What to do — Count how many lines in the rows below contain the string "nước", treating uppercase and lowercase as different. Reply with that number alone.

Data records —
----

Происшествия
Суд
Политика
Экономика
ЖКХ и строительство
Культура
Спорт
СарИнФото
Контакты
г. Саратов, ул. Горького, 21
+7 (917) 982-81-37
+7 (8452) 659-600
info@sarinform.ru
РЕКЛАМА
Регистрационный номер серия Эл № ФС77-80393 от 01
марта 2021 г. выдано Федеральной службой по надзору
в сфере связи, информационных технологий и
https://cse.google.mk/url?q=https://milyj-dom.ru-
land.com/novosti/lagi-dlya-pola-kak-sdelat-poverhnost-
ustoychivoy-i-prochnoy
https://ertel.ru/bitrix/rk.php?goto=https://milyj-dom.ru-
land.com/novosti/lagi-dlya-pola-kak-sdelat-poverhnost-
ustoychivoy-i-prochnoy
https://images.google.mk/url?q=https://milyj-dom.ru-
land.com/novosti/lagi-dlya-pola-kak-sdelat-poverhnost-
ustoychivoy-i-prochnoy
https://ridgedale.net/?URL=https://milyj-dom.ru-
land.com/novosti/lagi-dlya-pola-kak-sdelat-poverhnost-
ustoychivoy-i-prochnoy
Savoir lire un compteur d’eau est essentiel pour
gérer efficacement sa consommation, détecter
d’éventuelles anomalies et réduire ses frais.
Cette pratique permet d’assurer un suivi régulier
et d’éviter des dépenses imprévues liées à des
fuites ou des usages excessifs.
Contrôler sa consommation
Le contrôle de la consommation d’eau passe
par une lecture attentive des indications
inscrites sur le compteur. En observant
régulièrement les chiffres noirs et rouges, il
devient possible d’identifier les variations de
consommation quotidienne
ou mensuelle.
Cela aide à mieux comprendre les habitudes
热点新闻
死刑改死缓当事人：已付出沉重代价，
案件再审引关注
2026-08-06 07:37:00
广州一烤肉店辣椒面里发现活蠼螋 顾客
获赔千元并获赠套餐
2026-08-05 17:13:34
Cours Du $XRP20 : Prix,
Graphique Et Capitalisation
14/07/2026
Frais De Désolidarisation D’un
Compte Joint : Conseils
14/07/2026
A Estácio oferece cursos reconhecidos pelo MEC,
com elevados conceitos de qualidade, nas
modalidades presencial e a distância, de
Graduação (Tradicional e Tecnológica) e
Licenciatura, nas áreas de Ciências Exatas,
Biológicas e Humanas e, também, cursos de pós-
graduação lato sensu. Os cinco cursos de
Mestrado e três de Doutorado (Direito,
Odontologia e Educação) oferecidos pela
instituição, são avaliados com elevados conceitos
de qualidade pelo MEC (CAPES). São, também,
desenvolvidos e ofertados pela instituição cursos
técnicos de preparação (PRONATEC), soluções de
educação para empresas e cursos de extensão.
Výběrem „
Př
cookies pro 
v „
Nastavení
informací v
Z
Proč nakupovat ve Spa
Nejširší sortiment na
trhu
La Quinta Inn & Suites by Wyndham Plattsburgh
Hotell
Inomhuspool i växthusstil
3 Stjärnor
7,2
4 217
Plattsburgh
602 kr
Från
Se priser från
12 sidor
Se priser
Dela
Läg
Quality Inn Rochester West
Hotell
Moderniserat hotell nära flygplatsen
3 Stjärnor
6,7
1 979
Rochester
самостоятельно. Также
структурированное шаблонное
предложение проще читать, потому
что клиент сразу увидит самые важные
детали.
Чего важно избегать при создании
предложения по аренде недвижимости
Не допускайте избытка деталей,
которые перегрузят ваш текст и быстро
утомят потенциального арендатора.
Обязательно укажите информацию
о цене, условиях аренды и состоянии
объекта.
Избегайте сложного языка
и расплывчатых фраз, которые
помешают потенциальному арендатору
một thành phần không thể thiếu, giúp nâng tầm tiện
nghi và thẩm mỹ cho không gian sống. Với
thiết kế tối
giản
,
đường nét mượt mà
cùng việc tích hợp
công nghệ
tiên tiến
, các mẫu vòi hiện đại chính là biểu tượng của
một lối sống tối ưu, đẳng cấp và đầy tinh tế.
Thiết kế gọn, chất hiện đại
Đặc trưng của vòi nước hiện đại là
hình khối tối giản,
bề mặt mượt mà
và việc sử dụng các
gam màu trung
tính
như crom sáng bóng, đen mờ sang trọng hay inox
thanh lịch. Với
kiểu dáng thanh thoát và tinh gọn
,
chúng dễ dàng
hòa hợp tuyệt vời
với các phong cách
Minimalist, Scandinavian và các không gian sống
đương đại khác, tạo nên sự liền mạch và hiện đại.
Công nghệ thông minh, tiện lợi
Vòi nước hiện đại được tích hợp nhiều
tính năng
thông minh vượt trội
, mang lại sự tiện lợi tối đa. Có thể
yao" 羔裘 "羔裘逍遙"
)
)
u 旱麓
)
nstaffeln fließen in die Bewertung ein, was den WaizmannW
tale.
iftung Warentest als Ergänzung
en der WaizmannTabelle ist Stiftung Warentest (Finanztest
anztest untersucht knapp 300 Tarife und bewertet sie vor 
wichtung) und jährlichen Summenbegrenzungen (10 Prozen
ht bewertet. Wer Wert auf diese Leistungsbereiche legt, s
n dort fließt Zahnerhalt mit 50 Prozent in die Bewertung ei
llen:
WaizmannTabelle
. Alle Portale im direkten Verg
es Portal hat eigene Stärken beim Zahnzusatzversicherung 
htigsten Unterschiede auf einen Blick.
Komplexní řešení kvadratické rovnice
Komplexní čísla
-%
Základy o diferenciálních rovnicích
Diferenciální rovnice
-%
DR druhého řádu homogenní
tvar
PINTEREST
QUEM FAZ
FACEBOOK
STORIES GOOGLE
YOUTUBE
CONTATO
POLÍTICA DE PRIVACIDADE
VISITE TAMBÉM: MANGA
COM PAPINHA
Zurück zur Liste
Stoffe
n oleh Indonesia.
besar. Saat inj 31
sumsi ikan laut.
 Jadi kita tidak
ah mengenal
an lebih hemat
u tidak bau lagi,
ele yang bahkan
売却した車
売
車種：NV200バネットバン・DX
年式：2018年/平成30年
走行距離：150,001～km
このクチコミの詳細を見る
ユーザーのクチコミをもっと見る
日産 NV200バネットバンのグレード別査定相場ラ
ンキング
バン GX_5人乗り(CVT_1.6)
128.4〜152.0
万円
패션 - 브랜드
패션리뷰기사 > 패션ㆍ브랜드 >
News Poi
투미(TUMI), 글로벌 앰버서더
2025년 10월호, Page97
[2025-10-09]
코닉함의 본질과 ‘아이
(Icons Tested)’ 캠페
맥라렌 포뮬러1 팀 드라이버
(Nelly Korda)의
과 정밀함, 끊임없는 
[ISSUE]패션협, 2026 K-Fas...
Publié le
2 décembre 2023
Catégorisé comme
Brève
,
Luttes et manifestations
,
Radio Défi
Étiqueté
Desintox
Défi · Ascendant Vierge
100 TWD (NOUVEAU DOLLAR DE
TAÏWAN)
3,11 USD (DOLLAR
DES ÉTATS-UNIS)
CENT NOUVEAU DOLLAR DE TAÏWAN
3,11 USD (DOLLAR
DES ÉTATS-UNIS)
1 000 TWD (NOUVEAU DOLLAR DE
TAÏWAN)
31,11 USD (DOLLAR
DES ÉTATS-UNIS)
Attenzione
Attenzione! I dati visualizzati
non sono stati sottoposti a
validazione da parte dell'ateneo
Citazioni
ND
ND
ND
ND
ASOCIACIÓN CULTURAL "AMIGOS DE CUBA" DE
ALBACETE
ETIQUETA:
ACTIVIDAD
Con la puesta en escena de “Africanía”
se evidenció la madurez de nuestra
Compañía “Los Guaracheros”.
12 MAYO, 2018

----

Answer — 2